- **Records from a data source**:
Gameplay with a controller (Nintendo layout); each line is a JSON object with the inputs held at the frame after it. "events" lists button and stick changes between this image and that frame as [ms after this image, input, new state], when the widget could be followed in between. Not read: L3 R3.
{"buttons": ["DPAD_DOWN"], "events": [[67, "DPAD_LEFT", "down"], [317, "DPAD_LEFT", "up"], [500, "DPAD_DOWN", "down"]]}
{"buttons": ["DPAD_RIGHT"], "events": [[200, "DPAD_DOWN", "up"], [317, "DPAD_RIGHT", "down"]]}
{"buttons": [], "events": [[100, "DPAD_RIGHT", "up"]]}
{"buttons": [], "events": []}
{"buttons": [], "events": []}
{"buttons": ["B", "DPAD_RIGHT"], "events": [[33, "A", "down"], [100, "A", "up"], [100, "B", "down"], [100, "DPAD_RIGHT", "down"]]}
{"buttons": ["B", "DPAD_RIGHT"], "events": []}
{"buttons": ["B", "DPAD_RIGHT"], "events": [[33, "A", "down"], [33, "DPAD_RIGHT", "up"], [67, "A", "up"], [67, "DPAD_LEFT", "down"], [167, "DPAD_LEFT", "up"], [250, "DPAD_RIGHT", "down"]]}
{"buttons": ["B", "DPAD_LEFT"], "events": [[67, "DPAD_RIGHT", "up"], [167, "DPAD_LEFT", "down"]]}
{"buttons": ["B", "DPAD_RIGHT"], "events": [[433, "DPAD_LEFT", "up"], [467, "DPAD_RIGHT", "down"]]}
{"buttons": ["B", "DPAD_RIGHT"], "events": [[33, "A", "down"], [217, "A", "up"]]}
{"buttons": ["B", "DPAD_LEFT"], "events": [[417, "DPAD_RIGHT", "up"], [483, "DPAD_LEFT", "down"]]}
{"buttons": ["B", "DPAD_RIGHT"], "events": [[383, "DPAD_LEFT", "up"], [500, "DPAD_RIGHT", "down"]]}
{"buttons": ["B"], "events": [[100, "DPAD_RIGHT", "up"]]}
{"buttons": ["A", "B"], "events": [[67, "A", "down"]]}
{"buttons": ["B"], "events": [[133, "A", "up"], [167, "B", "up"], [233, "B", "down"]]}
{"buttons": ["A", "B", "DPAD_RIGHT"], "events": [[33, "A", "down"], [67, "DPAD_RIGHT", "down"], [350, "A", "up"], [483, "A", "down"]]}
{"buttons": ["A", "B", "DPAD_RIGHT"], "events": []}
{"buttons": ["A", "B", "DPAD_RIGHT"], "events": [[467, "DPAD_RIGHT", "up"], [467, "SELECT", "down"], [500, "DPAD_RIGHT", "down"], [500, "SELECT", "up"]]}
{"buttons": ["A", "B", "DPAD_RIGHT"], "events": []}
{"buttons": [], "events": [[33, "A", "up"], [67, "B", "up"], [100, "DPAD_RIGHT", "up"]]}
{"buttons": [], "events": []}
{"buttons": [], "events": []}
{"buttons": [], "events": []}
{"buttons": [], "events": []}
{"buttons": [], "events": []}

- **Task directions**:
Write out every entry above, word for word.

- **Answer for this exercise**:
Gameplay with a controller (Nintendo layout); each line is a JSON object with the inputs held at the frame after it. "events" lists button and stick changes between this image and that frame as [ms after this image, input, new state], when the widget could be followed in between. Not read: L3 R3.
{"buttons": ["DPAD_DOWN"], "events": [[67, "DPAD_LEFT", "down"], [317, "DPAD_LEFT", "up"], [500, "DPAD_DOWN", "down"]]}
{"buttons": ["DPAD_RIGHT"], "events": [[200, "DPAD_DOWN", "up"], [317, "DPAD_RIGHT", "down"]]}
{"buttons": [], "events": [[100, "DPAD_RIGHT", "up"]]}
{"buttons": [], "events": []}
{"buttons": [], "events": []}
{"buttons": ["B", "DPAD_RIGHT"], "events": [[33, "A", "down"], [100, "A", "up"], [100, "B", "down"], [100, "DPAD_RIGHT", "down"]]}
{"buttons": ["B", "DPAD_RIGHT"], "events": []}
{"buttons": ["B", "DPAD_RIGHT"], "events": [[33, "A", "down"], [33, "DPAD_RIGHT", "up"], [67, "A", "up"], [67, "DPAD_LEFT", "down"], [167, "DPAD_LEFT", "up"], [250, "DPAD_RIGHT", "down"]]}
{"buttons": ["B", "DPAD_LEFT"], "events": [[67, "DPAD_RIGHT", "up"], [167, "DPAD_LEFT", "down"]]}
{"buttons": ["B", "DPAD_RIGHT"], "events": [[433, "DPAD_LEFT", "up"], [467, "DPAD_RIGHT", "down"]]}
{"buttons": ["B", "DPAD_RIGHT"], "events": [[33, "A", "down"], [217, "A", "up"]]}
{"buttons": ["B", "DPAD_LEFT"], "events": [[417, "DPAD_RIGHT", "up"], [483, "DPAD_LEFT", "down"]]}
{"buttons": ["B", "DPAD_RIGHT"], "events": [[383, "DPAD_LEFT", "up"], [500, "DPAD_RIGHT", "down"]]}
{"buttons": ["B"], "events": [[100, "DPAD_RIGHT", "up"]]}
{"buttons": ["A", "B"], "events": [[67, "A", "down"]]}
{"buttons": ["B"], "events": [[133, "A", "up"], [167, "B", "up"], [233, "B", "down"]]}
{"buttons": ["A", "B", "DPAD_RIGHT"], "events": [[33, "A", "down"], [67, "DPAD_RIGHT", "down"], [350, "A", "up"], [483, "A", "down"]]}
{"buttons": ["A", "B", "DPAD_RIGHT"], "events": []}
{"buttons": ["A", "B", "DPAD_RIGHT"], "events": [[467, "DPAD_RIGHT", "up"], [467, "SELECT", "down"], [500, "DPAD_RIGHT", "down"], [500, "SELECT", "up"]]}
{"buttons": ["A", "B", "DPAD_RIGHT"], "events": []}
{"buttons": [], "events": [[33, "A", "up"], [67, "B", "up"], [100, "DPAD_RIGHT", "up"]]}
{"buttons": [], "events": []}
{"buttons": [], "events": []}
{"buttons": [], "events": []}
{"buttons": [], "events": []}
{"buttons": [], "events": []}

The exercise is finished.